What needs to be done:
Repeat word for word the part of the health care discussion that starts at "The government should" and stops after "see a doctor.".

Provided passage:
|---|

Our entire Health Care System is driven more by Profits than patient care. We pay twice as much for health care than most other nations, and rank way down the list in terms of overall value for those dollars. I look forward to the day when/if our people wake up and demand a universal system similar to those available in other nations. The increase in taxes to support such a system would be a fraction of what we now pay to the various insurance companies, and providers.

If you look up the highest paying careers in the U.S., the majority of the top 25 are in the "Health Care Industry". We used to have a Medical Profession, but in recent years that has become known has the HC Industry....and the Primary Goal of Any industry is to make money.

https://www.investopedia.com/person...com/personal-finance/top-highest-paying-jobs/
But on the other side of it, if my doctor orders an MRI today, I am getting it today or tomorrow and the results are posted, on line, for me to read later that day, or the next. Unlike in the UK where you may have to wait for weeks or months to get the MRI, and weeks or months to get the results.

I guess I prefer to pay more for immediate care.
 
Our entire Health Care System is driven more by Profits than patient care. We pay twice as much for health care than most other nations, and rank way down the list in terms of overall value for those dollars. I look forward to the day when/if our people wake up and demand a universal system similar to those available in other nations. The increase in taxes to support such a system would be a fraction of what we now pay to the various insurance companies, and providers.

If you look up the highest paying careers in the U.S., the majority of the top 25 are in the "Health Care Industry". We used to have a Medical Profession, but in recent years that has become known has the HC Industry....and the Primary Goal of Any industry is to make money.

https://www.investopedia.com/person...com/personal-finance/top-highest-paying-jobs/
I personally do not trust the government to run socialized medicine. Our current system does need improvements no doubt.
The government should not run every aspect of our lives. Too much control.
I have friends that in Canada and they have their own Government health system.
One lady drives across the boarder into upstate NY to give birth. She puts it on a credit card and goes back.
Another friend pays for a concierge doctor even though he can use the health system because he gets better care and does not have to wait for a long time to see a doctor.
If we in the U.S. go to a government run health care system you will wait six months plus to get a joint replacement.
The government can't run anything without excess waste of money, red tape, etc.
Be careful what you wish for.
 
Millions of people in the U.S. have been "brainwashed" into believing that our health care Industry is great. However, if you explore the statistics, it quickly appears that we are victims of a massive Scam. Sure, there are examples of people in other countries having to wait for a given procedure, etc., but overall, they receive better care than we do....for half the price. Heck, there are lots of Americans who get their prescription drugs from Canada, and the border cities in Mexico do a thriving business in providing care to Americans who seek good care at a reasonable price. Medical "tourism" is a thriving business in places like Thailand, where a person can get quality surgery for a fraction of what it costs here.

The health care systems in most other countries place a priority on Preventative Care, whereas here, the system often ignores such care, because treating people who ignore their health is far more profitable.

I would encourage anyone who thinks we are getting the best care to do some research....here's an example of a good place to start.....

https://worldpopulationreview.com/country-rankings/best-healthcare-in-the-world
 
Socialized medicine is one step closer to socialism. Let the government control everything, your health, where you live, what you eat, if you can go to church or not, take away your guns ,how and when you can travel, and what you watch on TV.

|---|

Supplied material:
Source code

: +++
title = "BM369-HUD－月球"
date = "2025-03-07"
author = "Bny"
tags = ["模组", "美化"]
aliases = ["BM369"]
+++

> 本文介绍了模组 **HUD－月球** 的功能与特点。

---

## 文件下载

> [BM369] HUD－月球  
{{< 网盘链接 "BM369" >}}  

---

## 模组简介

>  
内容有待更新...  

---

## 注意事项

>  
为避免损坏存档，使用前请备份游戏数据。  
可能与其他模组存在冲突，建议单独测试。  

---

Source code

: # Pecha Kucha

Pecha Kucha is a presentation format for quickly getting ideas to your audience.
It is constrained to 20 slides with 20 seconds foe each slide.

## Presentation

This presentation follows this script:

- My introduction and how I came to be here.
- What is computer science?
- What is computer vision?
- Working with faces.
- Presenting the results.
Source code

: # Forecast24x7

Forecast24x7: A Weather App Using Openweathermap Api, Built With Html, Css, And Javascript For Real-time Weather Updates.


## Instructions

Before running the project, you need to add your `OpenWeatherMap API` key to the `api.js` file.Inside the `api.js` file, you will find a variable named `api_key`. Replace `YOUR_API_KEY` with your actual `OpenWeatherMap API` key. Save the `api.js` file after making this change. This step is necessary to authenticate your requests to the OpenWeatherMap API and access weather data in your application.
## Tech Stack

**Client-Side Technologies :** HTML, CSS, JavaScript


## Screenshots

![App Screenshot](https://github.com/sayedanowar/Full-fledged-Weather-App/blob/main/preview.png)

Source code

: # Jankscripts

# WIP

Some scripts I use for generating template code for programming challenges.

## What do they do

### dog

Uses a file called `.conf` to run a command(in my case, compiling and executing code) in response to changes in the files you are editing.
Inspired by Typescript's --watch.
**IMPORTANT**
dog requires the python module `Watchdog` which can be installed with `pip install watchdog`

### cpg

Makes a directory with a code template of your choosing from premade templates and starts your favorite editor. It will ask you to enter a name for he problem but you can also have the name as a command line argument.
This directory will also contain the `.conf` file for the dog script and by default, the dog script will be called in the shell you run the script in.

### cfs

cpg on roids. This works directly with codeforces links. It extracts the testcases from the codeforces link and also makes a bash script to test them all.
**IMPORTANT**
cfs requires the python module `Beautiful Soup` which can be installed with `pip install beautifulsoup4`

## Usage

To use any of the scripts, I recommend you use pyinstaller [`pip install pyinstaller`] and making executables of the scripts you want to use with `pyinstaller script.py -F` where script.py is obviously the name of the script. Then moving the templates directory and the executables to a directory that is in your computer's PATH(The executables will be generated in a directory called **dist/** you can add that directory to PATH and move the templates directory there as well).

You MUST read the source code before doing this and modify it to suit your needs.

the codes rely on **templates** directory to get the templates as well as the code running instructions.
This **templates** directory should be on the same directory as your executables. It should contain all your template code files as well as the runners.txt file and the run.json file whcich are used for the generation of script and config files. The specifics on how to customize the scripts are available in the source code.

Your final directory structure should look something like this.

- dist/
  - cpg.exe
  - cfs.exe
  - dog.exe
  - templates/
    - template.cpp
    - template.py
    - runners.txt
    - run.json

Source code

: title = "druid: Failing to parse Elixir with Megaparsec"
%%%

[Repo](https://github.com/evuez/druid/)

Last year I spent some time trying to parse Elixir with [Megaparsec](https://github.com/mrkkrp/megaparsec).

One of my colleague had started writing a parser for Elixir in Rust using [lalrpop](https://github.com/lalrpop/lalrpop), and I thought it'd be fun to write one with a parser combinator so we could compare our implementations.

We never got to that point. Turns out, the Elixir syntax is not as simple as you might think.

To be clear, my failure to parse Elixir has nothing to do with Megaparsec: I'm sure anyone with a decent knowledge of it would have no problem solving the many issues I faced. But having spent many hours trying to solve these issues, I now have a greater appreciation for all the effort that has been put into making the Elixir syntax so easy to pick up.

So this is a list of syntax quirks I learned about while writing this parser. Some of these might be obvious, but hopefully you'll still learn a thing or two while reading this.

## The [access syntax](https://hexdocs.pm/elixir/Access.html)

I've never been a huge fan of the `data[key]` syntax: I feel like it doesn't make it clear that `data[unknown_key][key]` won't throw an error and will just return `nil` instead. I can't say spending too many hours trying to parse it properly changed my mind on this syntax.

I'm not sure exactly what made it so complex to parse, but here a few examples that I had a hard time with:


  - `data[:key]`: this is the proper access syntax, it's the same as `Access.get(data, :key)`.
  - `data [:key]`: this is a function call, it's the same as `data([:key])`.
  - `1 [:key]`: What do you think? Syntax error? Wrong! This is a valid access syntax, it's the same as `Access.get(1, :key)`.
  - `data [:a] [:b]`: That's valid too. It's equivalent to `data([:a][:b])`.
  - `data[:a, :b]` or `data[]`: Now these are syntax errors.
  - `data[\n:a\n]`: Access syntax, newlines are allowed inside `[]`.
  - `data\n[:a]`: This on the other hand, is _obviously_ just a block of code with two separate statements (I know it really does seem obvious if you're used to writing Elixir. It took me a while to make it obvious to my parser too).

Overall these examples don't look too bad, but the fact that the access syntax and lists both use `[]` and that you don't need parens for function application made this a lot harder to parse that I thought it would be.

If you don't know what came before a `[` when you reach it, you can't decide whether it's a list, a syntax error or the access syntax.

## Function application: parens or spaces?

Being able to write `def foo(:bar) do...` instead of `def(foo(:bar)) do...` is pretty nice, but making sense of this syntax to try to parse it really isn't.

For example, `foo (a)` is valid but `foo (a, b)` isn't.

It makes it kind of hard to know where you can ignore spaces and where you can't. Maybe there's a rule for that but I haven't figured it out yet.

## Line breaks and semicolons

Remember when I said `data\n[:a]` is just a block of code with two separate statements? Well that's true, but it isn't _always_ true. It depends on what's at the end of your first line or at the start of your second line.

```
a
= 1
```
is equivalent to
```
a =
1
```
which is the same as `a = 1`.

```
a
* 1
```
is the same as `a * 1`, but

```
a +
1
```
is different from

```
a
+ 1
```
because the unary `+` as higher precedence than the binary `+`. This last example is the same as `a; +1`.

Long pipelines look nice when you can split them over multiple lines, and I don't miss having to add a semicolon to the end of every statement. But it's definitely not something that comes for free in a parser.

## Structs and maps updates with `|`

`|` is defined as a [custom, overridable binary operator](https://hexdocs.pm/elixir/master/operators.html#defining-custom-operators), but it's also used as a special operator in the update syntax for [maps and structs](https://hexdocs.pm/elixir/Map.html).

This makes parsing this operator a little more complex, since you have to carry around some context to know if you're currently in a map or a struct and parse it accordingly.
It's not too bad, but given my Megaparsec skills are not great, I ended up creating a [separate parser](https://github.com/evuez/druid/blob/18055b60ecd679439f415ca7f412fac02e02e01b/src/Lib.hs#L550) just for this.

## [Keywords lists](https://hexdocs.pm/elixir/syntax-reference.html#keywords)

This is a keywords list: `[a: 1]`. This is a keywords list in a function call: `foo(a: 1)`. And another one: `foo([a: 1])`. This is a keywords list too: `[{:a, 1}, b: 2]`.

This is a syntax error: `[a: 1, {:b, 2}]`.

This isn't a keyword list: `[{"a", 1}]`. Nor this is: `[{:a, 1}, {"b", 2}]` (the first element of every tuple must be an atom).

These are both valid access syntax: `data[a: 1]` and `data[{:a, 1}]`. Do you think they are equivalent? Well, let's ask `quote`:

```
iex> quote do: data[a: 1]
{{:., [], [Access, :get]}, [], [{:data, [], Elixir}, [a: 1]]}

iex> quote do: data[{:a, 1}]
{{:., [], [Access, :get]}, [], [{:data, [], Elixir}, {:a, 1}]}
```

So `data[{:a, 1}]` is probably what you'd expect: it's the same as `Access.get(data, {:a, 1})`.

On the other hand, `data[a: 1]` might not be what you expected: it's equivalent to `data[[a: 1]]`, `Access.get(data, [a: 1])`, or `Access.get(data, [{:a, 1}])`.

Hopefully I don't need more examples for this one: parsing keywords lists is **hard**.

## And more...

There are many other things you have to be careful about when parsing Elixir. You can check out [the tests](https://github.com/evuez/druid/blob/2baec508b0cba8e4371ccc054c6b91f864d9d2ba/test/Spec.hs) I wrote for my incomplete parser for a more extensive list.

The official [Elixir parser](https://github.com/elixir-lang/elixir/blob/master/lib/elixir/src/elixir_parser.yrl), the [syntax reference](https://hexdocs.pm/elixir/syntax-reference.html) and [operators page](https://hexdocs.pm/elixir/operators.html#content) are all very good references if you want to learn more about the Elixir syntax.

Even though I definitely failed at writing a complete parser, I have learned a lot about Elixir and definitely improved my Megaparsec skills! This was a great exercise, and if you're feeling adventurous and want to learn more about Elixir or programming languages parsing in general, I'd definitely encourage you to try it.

|---|

Output of the exercise:
The government should not run every aspect of our lives. Too much control.
I have friends that in Canada and they have their own Government health system.
One lady drives across the boarder into upstate NY to give birth. She puts it on a credit card and goes back.
Another friend pays for a concierge doctor even though he can use the health system because he gets better care and does not have to wait for a long time to see a doctor.